16. The Hershey Company (Michele Buck, CEO)
Michele Buck became Hershey’s first female CEO in 2017 and has made the company one of America’s most female-friendly organizations. Buck’s five-year plan is to make Hershey more diverse and inclusive, including closing the pay gap and increasing its female workforce to 50% of all employees by 2025. Hershey also leverages real-time data to stay connected to customers and provide service and comfort when customers need it most.
17. Duke Energy (Lynn Good, CEO)
Lynn Good is moving Duke Energy, one of the country’s largest energy companies, to reach net-zero carbon emissions by 2050. Lynn has led the charge to buck industry trends and focus on serving customers and communities and prioritize a cleaner, smarter energy future.
18. Sunrun (Mary Powell, CEO)
Mary Powell is a vocal advocate for clean home-based energy and stays ahead of technology advancements and industry trends to provide innovative solar products that serve customers and help the environment. Sunrun aims to make solar accessible, affordable, and reliable for families and saves low-income families $100 million a year in energy costs.
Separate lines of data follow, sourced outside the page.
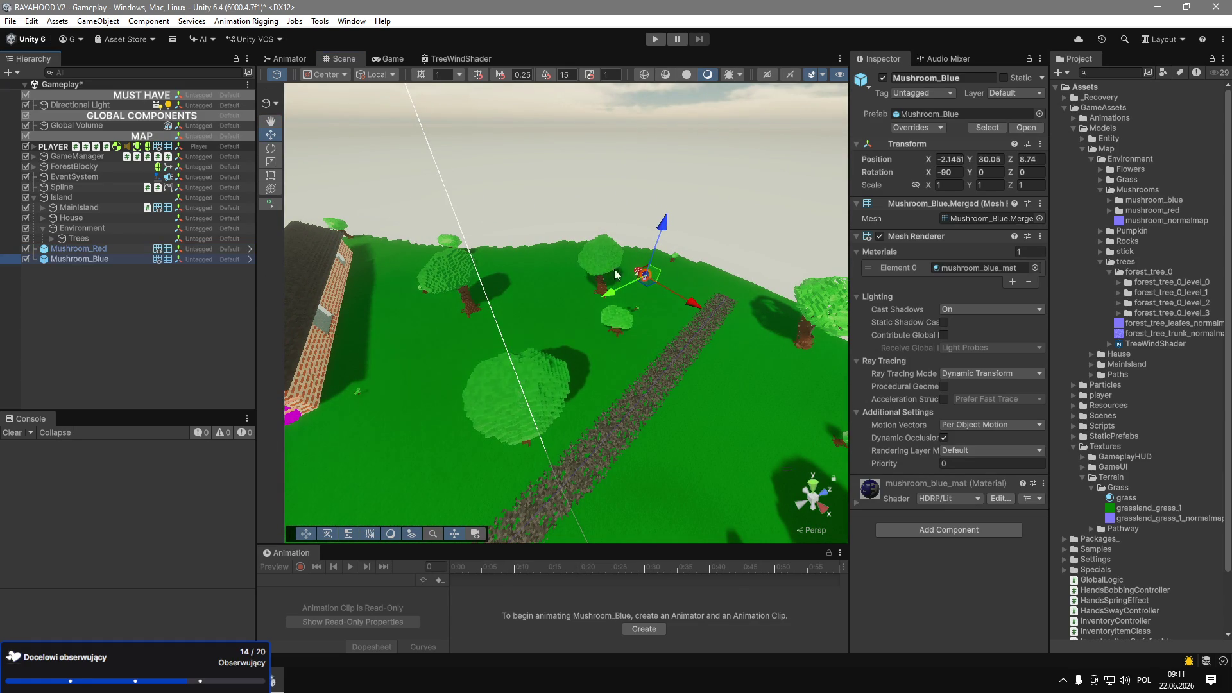
Move Mushroom_Blue near the trees and lower it onto the grass.
{"action": "mouse_move", "coordinate": [645, 284]}
{"action": "left_mouse_down"}
{"action": "mouse_move", "coordinate": [301, 391]}
{"action": "mouse_move", "coordinate": [481, 449]}
{"action": "mouse_move", "coordinate": [622, 521]}
{"action": "mouse_move", "coordinate": [597, 359]}
{"action": "mouse_move", "coordinate": [576, 507]}
{"action": "left_mouse_up"}
{"action": "key", "text": "f"}
{"action": "left_click_drag", "start_coordinate": [565, 359], "coordinate": [564, 301]}
{"action": "scroll", "coordinate": [565, 364], "scroll_direction": "down", "scroll_amount": 3}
19. Otis Worldwide (Judy Marks, Chair, President and CEO)
Millions of people use Otis’ elevators, escalators, and moving walkways every day. Judy Marks has built a culture that recognizes and celebrates each customer by providing safe and innovative products and excellent customer service. She has made incredible strides in hiring more women to create a workforce that represents its diverse customers.
20. Best Buy (Corie Barry, CEO)
Over the last four years as CEO, Corie Barry has driven a customer-centric culture at Best Buy by prioritizing feedback and creating convenient solutions for customers, like curbside and in-store pickup and a wide variety of online options. Since announcing Best Buy’s innovative virtual store pilot, customer satisfaction has increased by 20%. Corie has also led Best Buy to take a stand on social justice issues.